Angel Band-Luther Dickinson and the Sons of Mudboy by Jim Dickinson's Legacy

Sunday, February 6, 2011

Power to the People



On January 18,  2011, which was Luther's birthday,  producer Jim
Dickinson was inducted into the Mississippi Musicians Hall of Fame.
Luther, Cody and I are thrilled and know that Jim would be honored to
be in the company of soul man Rufus Thomas, rap star David Banner,
MTV founder Bob Pittman, rocker Delaney Bramlett, bluesmen Elmore
James and "Big Joe" Williams, and blues historian, Gayle Dean Wardlow,
among others.  Here's Jim's production of John Lennon's "Power to the
People,"by his band, Mudboy and the Neutrons.

  10 Power To The People by dickinsonfamilyblog

Tuesday, January 25, 2011

Beale Street Saturday Night



Side 1 from Beale Street Saturday Night by Jim Dickinson's Legacy


In the 1970's, Beale Street in Memphis, Tennessee. had been
"urban renewed" almost into oblivion.  The deteriorating
Orpheum Theater was standing empty and shuttered,
about to be sold. Beale Street Saturday Night was recorded
as part of a fund raiser to save it.  Now Beale Street
is booming and the Orpheum Theater is restored to its
former gold leaf glory.

Listening to this album brings back Jim's effortless mastery
of the piano and his genius record production. 
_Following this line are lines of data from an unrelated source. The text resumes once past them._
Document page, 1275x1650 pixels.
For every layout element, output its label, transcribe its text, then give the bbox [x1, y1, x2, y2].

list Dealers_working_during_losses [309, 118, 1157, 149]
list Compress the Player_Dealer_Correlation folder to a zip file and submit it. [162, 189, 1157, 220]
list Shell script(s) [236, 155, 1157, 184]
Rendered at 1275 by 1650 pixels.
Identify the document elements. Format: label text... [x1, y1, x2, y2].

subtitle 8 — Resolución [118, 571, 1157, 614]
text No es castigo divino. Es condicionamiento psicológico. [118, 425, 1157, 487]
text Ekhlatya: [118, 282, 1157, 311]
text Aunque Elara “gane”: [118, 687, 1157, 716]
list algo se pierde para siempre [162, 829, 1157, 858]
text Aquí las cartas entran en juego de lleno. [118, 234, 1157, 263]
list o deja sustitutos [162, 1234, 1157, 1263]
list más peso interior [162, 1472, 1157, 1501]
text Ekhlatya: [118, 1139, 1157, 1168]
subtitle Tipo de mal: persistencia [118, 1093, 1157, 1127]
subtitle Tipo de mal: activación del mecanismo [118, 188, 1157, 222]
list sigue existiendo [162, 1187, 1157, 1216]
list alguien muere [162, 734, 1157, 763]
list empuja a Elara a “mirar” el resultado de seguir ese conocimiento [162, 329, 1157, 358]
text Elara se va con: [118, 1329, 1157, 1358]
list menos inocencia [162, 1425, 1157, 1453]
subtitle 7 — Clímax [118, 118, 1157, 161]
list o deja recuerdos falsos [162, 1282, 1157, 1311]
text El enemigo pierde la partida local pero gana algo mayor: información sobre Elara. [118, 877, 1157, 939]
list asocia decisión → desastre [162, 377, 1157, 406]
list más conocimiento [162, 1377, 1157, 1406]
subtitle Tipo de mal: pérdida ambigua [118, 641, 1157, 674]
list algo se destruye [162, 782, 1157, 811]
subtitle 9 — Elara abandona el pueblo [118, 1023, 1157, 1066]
World boogie is coming!  Enjoy!

Tuesday, January 11, 2011

gods of Memphis

"Find the album "Negro Streets at Dawn," by Mudboy and the Neutrons, and play "Money Talks." There the gods of Memphis walk among us, and Jim Dickinson delivers a sermon like the risen Howlin' Wolf, "I want you to reach out, put your hands on the radio. Can you feel it?"  This is where the soul of man puts on its high heel sneakers and shakes like little Ginny."